Mission accomplished then. Maarten has certainly experienced a whirlwind year.
Just over a year ago, he was still finishing up his Masters at prestigious design college Central St Martins.
Almost immediately after the Dutch man's graduate show, he was picked up by Lulu Kennedy, the founder of Fashion East – a show that is touted as a platform for up and coming designers.
His first collection, with its funky girl aesthetic and whacky prints, made waves and the Hawaiian shirt soon became his signature.
Now, he has two – soon to be three – London Fashion Week shows, a Topshop collaboration and an endorsement from megastar Beyonce under his belt.
I get the impression he still can’t quite believe it.
"It was always my…" he starts, before pausing to think. "No , it wasn’t even my dream," he continues. "Because I just never thought it was even possible."
Maarten’s overnight success has, however, come at a price.
"It was also quite tough," he says. "I lost a lot of friends because of it."
"It’s something that everyone is desperate for and when you get picked, it’s kind of isolating. It was strange – I definitely found out who my real friends were."

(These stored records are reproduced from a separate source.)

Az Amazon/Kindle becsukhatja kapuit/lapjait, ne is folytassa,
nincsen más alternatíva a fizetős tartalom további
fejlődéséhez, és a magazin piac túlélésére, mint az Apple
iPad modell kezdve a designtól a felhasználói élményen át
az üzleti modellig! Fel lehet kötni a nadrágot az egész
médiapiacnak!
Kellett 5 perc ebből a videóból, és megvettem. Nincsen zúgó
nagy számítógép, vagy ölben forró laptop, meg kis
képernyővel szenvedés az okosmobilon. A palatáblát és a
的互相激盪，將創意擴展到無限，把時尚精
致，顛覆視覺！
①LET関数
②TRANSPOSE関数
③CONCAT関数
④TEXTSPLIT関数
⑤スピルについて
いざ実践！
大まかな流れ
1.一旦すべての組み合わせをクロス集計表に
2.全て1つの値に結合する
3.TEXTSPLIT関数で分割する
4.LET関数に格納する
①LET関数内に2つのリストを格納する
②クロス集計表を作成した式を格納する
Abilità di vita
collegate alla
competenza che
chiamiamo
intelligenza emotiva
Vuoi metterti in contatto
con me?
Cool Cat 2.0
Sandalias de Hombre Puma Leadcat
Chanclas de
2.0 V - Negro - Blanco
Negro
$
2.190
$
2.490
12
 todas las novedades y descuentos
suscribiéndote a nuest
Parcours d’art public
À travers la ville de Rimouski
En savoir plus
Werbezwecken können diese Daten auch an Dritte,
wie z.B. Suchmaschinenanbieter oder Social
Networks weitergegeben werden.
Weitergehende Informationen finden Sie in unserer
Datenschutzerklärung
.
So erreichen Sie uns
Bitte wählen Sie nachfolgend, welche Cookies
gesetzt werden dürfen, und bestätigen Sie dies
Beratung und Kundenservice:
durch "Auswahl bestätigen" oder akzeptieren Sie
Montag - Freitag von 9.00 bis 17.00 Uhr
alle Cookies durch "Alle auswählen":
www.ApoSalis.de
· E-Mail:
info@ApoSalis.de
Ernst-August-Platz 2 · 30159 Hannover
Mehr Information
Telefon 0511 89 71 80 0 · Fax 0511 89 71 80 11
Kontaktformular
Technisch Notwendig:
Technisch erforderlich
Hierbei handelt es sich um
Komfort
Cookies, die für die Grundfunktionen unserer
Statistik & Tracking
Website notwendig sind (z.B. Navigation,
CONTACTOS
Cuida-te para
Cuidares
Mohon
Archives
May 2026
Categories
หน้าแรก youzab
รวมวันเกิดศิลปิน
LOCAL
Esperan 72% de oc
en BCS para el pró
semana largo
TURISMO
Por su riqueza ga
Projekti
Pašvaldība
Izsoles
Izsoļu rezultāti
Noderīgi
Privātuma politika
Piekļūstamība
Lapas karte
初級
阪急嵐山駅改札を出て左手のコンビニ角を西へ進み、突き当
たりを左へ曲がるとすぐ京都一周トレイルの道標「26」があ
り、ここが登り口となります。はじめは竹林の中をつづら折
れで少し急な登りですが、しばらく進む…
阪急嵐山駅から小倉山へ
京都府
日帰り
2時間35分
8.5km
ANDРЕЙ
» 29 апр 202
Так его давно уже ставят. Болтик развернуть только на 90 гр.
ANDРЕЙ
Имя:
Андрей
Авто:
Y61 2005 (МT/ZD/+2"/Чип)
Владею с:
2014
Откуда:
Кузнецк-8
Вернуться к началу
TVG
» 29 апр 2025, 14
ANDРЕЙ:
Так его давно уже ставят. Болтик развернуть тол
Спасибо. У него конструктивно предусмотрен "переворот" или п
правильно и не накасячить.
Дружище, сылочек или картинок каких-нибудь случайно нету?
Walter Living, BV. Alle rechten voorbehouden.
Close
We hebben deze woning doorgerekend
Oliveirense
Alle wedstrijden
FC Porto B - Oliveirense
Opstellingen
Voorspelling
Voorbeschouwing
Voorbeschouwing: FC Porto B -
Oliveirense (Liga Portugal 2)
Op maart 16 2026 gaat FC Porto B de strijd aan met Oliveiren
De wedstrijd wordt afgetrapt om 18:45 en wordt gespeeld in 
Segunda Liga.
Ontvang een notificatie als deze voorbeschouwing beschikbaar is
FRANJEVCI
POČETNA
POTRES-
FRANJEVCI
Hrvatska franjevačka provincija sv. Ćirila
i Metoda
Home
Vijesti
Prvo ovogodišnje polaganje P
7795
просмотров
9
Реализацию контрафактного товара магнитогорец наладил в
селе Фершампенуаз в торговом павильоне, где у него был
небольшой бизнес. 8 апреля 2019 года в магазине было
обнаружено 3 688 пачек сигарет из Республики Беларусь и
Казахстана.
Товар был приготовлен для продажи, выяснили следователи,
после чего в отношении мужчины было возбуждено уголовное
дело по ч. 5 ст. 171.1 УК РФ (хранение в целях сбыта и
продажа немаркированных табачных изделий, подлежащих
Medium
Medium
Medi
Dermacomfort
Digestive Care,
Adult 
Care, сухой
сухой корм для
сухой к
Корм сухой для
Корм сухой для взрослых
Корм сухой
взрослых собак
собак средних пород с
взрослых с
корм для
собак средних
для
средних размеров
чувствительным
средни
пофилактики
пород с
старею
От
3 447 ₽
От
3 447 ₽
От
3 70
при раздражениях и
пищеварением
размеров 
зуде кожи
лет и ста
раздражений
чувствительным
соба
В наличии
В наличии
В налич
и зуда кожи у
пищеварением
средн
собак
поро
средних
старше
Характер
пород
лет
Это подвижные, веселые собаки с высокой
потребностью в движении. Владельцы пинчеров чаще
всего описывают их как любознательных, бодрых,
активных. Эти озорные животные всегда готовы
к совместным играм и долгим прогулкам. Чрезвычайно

Nevertheless, he is delighted with how things have panned out. And it must have been an incredible honour to know that somebody as big as Beyonce owns one of his designs?
"Yes, it was cute," he says with a modest laugh.
"It was nice to know that she herself picked it out, not her stylist. And it was funny to then see her wearing the blazer in some family photos."
But Maarten doesn’t have his sights set on celebrities. He is more interested in dressing the girl-next-door.
"I’m always more honoured if I see my neighbour wearing something I designed. The girl down the street or the 40-year-old neighbour – that’s who I want to dress."
So how is he feeling about unveiling his latest confections to the unforgiving fashion world on Saturday?
"I’m very nervous about it because it’s very personal," he said. "But I am equally excited."
And he has found that his personal life is helping him to stay calm.
"It’s the first time I’ve done a collection while I’m seeing someone, and I’ve realised that having a distraction in your personal life is great," he says.
"It divides the two worlds and spending time with my boyfriend helps me create distance from my working life, which is definitely healthy."
It’s obvious that he puts his heart and soul into what he does, spending "hours and hours in the library doing research", which is his favourite part of the whole design process.
I am keen to find out whether receiving the finished product also ranks highly, but Maarten is a perfectionist.
"No, you see the finished product for me is never perfect, which I find really frustrating. I always find things that are wrong."
But seeing his prints on fabric is "so, so beautiful. And I really love the moment when we’re dressing the girls for the show and everything is coming together".
Though he is too polite to acknowledge it, I am aware that his Blackberry is buzzing non-stop. So I wish him good luck and let him dash off back to his studio to put the finishing touches to his collection.
A collection I am excited to see; Remember his name, Maarten Van der Horst is one to watch.